Bürokratie und geschützte Arten wie Frösche verzögern den Bau neuer Regimenter der schwedischen Streitkräfte in Falun, was bis zu 15 Jahre in Anspruch nehmen könnte. Das Bergslagens artilleriregemente in Kristinehamn ist trotz ähnlicher Probleme schneller vorangekommen. Regimentskommandeure äußern ihren Frust über die langwierigen Bearbeitungszeiten.
Der Bau des Dalregementet (I 13) in Falun wurde 2020 beschlossen, doch der Wald auf dem Gelände ist nach fast sechs Jahren noch immer unberührt. Die detaillierte Planung der Gemeinde hat gerade erst begonnen und wird voraussichtlich zwei Jahre in Anspruch nehmen; laut dem Jahresbericht der Streitkräfte ist ein Einzug nicht vor 2035 oder später zu erwarten. Regimentschef Ronny Modigs sagt: „Man kann es nicht verstehen.“ Im Gebiet Myran wurden mehrere hundert geschützte Arten gefunden, darunter der Moorfrosch und 31 weitere geschützte Tierarten, was umfangreiche Untersuchungen wie hydrologische Studien und Artenschutzanalysen erforderlich macht.

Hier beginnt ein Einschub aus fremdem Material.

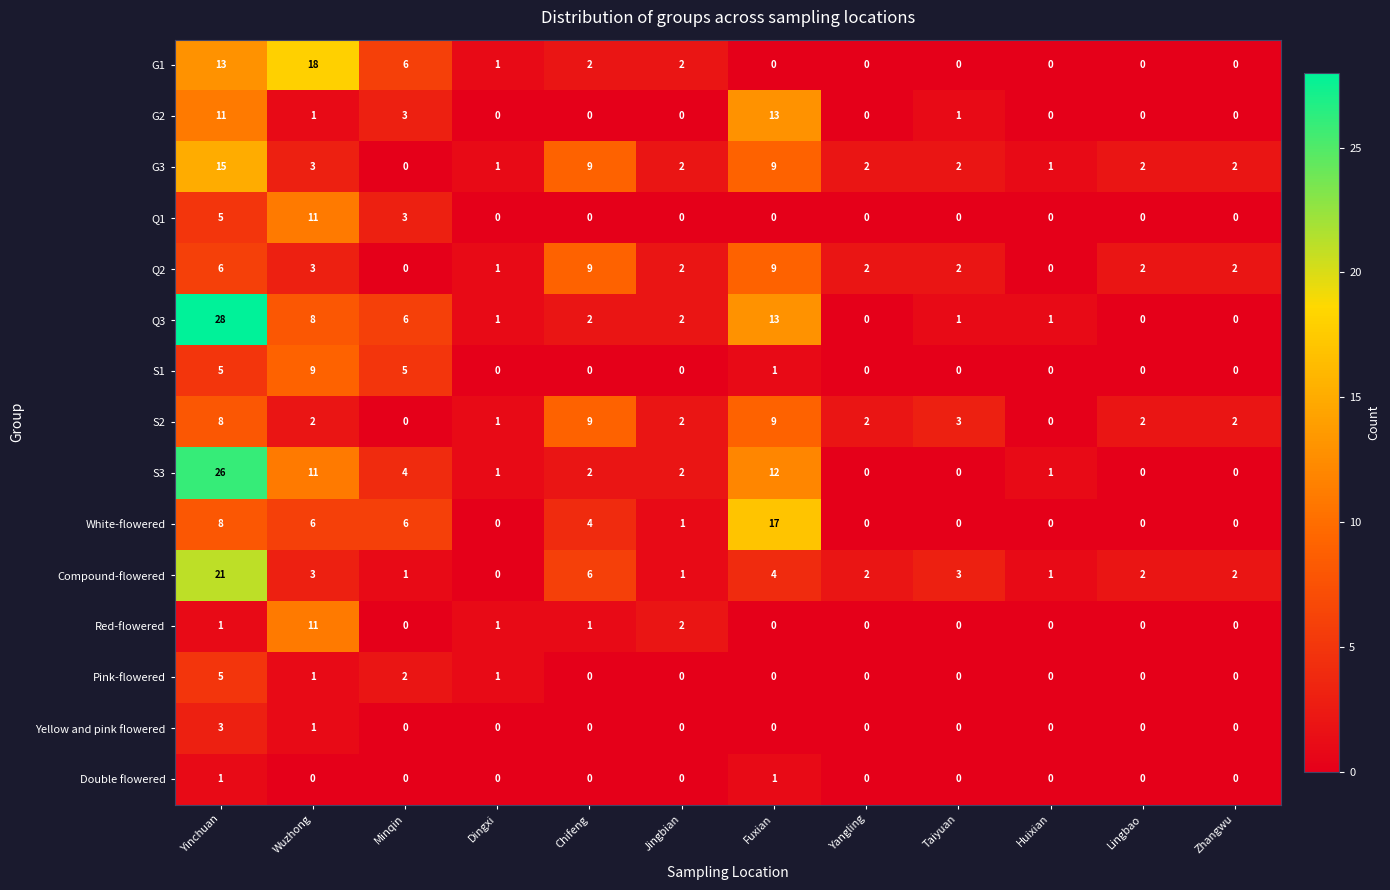

True or false: Pink-flowered has a value of 0 at Zhangwu.

True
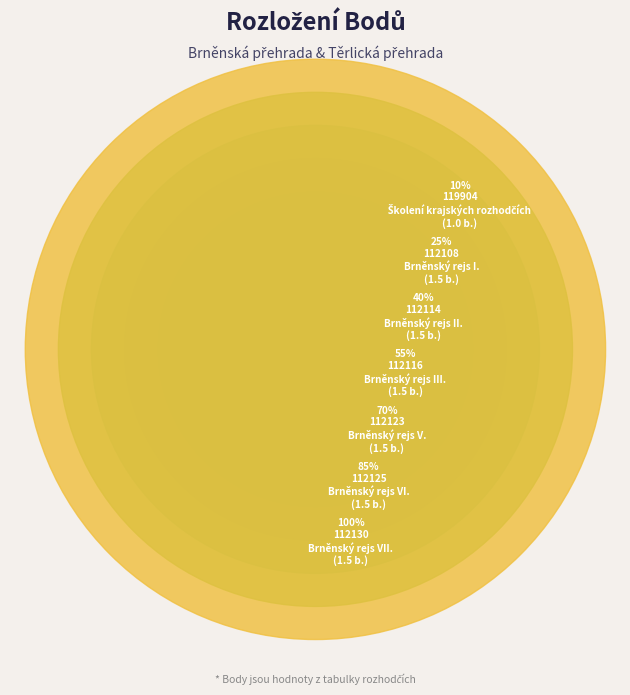

Is there any slice that represents more than half of the pie?

No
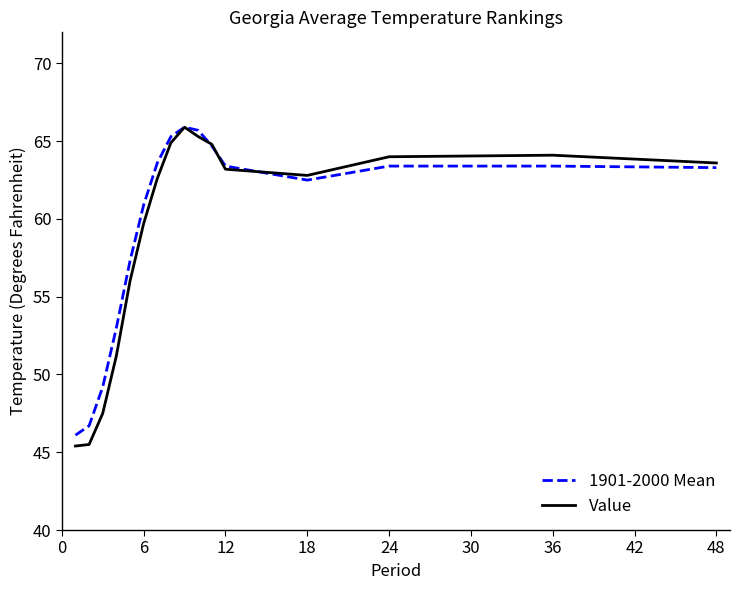

What is the sum of all 1901-2000 Mean values?

954.4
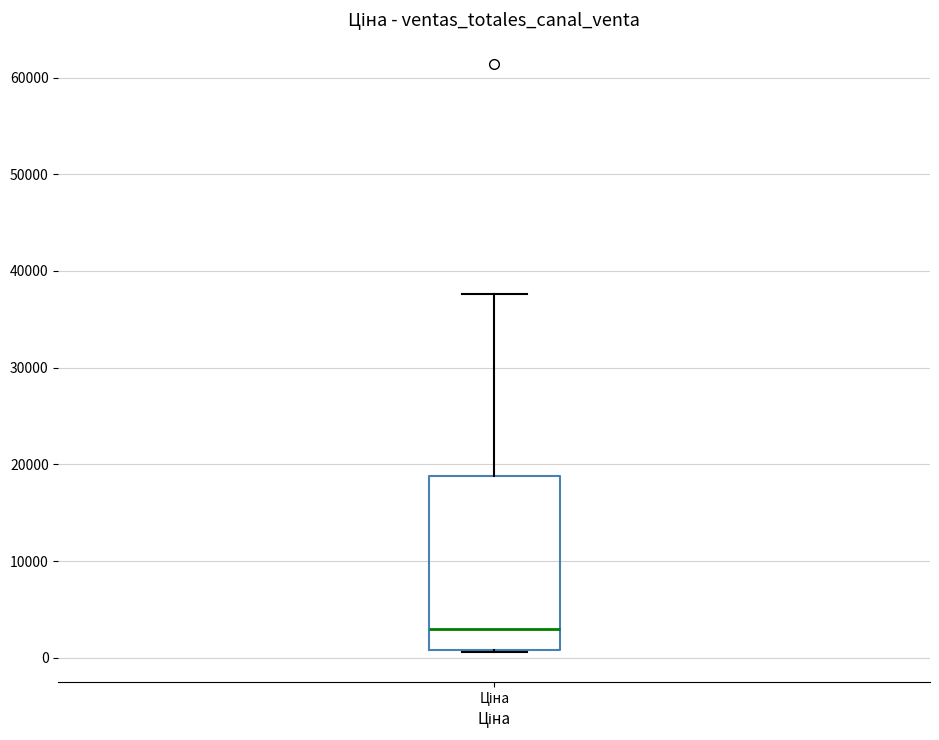

Where is the lower edge of the box for Ціна on the y-axis? The values are not printed on the chart, so give them approximately, as read against the axis.

1000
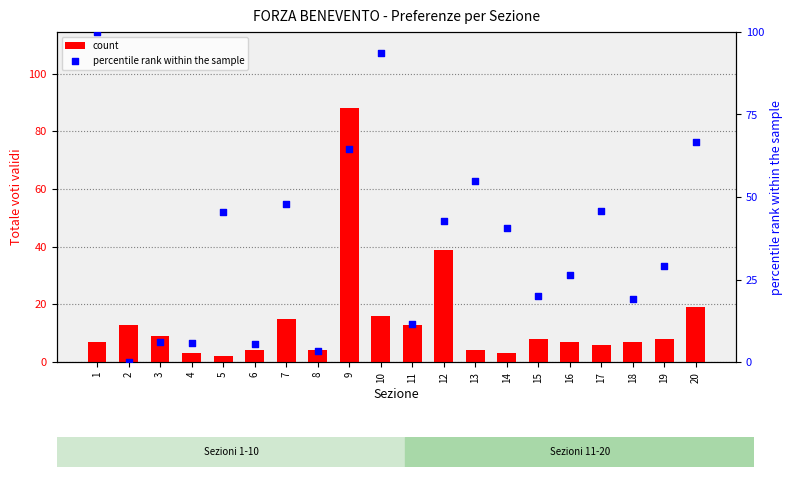

What are all the series names shown in the legend?

count, percentile rank within the sample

Modigs beschreibt den Betrieb als fragmentiert, wobei das Personal auf drei Standorte verteilt ist und die Wehrpflichtigen zwischen den Standorten pendeln. „Wir verlegen die Gleise, während wir gleichzeitig darauf fahren. 40 Prozent unserer Arbeit fließt in die Lösung solcher organisatorischen Probleme“, sagt er. Die Streitkräfte benötigen bis 2030 jährlich 250 neue Soldaten aus Falun, doch das Fehlen fester Einrichtungen zehrt an den Kräften.
Im Gegensatz dazu hat das Bergslagens artilleriregemente (A 9) in Kristinehamn die Bürokratie schneller bewältigt. Der detaillierte Plan ist abgeschlossen, ein Einzug wird für 2030 erwartet, obwohl es auch dort Hürden wie eine sechs- bis achtwöchige Wartezeit für das Fällen von Bäumen gab. Regimentschef Lars O Jonsson sagt: „Ich glaube nicht, dass dasselbe heute noch einmal passieren würde.“
Ronny Modigs kritisiert die Gesetzgebung: „Es ist ein Versagen, 2020 einen Beschluss zu fassen und zu glauben, es sei akzeptabel, erst 2035 fertig zu sein.“ Der Planungsleiter der Gemeinde Falun, Michael Ahnfeldt, fordert Ausnahmeregelungen in Gesetzen für Verteidigungsbauten. Derzeit werden vier neue Regimenter gleichzeitig in Falun, Östersund, Sollefteå und Kristinehamn errichtet.